===== Source data =====
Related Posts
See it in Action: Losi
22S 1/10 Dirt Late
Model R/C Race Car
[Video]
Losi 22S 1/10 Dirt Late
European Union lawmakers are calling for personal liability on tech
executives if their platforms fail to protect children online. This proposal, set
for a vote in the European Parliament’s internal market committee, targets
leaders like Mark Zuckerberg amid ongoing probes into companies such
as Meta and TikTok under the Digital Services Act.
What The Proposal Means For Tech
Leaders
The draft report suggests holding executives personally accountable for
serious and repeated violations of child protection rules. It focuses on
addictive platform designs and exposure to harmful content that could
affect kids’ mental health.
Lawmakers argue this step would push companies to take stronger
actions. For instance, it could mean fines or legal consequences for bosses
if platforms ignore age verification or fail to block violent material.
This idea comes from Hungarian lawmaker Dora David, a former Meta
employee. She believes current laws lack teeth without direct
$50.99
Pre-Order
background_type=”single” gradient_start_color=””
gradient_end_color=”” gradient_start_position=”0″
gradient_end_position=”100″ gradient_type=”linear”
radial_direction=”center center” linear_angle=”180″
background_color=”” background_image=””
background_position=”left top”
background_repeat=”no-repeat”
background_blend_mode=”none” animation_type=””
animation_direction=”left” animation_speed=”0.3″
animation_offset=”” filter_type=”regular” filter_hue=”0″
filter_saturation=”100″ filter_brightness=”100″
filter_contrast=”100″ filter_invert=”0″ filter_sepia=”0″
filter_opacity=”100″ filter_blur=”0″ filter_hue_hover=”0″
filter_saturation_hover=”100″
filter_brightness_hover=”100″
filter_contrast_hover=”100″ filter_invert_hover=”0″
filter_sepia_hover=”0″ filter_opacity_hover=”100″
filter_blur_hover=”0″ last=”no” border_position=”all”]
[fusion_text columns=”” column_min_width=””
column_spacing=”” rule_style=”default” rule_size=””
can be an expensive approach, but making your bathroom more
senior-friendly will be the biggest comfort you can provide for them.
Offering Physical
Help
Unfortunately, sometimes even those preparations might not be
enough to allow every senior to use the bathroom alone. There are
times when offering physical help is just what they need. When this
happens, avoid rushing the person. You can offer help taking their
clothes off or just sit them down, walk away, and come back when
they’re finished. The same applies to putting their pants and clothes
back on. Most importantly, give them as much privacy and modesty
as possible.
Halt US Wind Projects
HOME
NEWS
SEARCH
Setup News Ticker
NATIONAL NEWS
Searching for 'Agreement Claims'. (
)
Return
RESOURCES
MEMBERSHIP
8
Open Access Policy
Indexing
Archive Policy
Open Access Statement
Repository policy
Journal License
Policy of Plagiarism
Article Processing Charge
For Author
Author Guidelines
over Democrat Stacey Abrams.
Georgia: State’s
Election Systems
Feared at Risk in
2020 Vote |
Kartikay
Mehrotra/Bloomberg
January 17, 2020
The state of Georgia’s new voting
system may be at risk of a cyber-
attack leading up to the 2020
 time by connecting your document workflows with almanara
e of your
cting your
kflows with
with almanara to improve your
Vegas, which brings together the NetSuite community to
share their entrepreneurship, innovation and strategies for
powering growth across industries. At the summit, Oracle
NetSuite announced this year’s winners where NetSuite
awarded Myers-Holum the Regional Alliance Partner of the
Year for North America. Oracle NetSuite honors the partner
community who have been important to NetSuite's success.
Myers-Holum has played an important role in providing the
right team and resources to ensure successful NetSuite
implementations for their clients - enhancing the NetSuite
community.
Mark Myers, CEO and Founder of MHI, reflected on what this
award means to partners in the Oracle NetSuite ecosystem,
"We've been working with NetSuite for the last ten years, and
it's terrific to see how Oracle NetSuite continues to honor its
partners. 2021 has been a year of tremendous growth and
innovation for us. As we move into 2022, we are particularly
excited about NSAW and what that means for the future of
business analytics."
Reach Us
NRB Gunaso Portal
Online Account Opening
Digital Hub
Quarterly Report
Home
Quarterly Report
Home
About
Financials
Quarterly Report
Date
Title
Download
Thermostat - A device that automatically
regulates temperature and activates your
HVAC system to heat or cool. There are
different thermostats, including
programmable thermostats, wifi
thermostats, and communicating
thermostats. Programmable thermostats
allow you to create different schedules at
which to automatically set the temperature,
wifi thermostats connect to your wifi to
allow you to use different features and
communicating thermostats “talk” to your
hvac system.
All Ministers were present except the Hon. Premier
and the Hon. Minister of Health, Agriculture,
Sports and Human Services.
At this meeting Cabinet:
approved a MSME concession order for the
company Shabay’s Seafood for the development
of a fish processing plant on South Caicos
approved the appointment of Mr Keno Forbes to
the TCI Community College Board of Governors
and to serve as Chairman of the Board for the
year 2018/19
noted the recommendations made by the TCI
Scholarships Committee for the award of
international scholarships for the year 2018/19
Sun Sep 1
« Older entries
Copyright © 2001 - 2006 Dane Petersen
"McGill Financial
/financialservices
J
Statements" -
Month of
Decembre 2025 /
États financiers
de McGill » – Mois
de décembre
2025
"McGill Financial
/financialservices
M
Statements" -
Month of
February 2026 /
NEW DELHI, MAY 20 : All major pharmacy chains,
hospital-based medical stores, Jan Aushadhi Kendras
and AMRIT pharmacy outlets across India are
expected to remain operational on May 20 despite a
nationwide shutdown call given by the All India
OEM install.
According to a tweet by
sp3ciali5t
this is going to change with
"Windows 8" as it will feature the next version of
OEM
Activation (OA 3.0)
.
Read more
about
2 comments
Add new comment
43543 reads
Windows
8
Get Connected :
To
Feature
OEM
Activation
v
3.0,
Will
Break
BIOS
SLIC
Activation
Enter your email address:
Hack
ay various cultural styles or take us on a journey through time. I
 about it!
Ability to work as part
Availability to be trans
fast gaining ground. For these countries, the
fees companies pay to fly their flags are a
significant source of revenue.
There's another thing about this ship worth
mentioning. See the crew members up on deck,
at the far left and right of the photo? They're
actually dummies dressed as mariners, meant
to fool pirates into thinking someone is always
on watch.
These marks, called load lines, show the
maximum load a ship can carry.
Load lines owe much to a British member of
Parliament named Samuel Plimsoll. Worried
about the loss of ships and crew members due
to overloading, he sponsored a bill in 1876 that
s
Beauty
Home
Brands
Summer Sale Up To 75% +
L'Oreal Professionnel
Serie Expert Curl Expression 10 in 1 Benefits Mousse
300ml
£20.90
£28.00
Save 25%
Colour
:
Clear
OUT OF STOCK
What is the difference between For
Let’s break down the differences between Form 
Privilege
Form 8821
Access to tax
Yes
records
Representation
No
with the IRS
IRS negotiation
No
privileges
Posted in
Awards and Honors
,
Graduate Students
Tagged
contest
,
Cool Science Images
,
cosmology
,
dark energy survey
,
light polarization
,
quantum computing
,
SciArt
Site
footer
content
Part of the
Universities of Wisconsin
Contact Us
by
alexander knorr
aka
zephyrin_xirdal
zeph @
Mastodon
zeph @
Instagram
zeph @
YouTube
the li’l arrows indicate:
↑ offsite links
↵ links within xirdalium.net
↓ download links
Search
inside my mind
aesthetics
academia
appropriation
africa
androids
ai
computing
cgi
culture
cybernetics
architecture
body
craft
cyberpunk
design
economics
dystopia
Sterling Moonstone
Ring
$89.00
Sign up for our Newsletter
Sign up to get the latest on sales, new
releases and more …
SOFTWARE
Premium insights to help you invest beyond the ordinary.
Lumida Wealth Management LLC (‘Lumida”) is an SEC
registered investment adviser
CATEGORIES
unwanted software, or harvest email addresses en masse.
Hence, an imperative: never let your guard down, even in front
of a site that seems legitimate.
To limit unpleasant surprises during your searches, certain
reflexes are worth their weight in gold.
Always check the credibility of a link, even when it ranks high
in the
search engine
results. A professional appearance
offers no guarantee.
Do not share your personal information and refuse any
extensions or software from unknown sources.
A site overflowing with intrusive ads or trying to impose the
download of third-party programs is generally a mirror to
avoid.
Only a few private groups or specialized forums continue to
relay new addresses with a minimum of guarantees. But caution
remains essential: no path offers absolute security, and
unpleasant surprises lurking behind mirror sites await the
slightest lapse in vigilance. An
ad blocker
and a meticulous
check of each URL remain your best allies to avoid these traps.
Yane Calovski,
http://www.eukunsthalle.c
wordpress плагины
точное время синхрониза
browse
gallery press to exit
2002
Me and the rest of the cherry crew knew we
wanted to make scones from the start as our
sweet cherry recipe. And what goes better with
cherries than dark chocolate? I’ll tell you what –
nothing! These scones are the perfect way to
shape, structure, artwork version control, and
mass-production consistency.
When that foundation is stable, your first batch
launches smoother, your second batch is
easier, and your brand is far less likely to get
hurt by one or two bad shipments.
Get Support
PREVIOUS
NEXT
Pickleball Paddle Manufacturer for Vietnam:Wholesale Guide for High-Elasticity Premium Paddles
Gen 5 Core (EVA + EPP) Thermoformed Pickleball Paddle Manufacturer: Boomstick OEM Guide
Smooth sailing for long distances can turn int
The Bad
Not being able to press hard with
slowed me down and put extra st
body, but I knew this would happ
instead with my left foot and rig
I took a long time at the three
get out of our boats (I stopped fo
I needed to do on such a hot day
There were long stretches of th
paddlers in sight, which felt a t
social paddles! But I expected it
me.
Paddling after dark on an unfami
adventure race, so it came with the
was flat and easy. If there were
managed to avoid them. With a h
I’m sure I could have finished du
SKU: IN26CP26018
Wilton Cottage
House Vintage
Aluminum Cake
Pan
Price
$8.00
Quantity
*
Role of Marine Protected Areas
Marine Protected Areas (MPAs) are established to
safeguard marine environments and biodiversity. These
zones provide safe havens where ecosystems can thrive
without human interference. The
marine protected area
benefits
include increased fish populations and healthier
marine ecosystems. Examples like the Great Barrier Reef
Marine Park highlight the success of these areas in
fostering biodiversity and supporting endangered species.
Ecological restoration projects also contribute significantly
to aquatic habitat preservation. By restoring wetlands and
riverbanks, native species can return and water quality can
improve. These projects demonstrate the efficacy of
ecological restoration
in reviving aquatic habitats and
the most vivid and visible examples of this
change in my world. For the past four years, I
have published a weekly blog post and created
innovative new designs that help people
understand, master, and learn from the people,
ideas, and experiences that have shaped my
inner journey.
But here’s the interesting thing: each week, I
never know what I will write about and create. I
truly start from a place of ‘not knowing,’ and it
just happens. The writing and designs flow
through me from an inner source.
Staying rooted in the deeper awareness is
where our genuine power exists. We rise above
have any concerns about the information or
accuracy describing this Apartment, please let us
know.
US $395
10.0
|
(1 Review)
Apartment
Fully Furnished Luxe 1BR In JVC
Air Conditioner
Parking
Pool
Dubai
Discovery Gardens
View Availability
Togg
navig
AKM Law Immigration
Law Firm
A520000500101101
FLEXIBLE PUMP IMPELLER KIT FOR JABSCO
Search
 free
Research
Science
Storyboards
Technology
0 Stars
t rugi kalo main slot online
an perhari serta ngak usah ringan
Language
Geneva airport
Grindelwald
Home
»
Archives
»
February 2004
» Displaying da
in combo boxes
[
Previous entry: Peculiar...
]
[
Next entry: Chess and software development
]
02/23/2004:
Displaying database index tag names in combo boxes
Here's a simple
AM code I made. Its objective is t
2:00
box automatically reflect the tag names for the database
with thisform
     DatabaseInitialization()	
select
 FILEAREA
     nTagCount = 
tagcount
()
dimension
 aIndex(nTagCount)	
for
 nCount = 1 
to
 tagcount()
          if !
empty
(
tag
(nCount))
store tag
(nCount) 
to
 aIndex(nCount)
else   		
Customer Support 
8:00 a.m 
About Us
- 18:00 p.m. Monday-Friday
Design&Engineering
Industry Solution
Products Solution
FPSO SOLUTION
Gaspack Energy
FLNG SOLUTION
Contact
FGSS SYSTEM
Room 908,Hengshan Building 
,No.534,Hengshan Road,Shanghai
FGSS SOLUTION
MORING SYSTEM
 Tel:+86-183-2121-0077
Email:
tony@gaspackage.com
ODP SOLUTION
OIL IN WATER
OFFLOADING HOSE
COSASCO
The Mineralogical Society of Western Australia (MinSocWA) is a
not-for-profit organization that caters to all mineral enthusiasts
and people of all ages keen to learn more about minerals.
=====
■ Task requirements:
Within the material above, the line with "Hence, an imperative: never" opens the range and the line with "and a meticulous" closes it; reproduce that range word for word.

■ Output for this exercise:
Hence, an imperative: never let your guard down, even in front
of a site that seems legitimate.
To limit unpleasant surprises during your searches, certain
reflexes are worth their weight in gold.
Always check the credibility of a link, even when it ranks high
in the
search engine
results. A professional appearance
offers no guarantee.
Do not share your personal information and refuse any
extensions or software from unknown sources.
A site overflowing with intrusive ads or trying to impose the
download of third-party programs is generally a mirror to
avoid.
Only a few private groups or specialized forums continue to
relay new addresses with a minimum of guarantees. But caution
remains essential: no path offers absolute security, and
unpleasant surprises lurking behind mirror sites await the
slightest lapse in vigilance. An
ad blocker
and a meticulous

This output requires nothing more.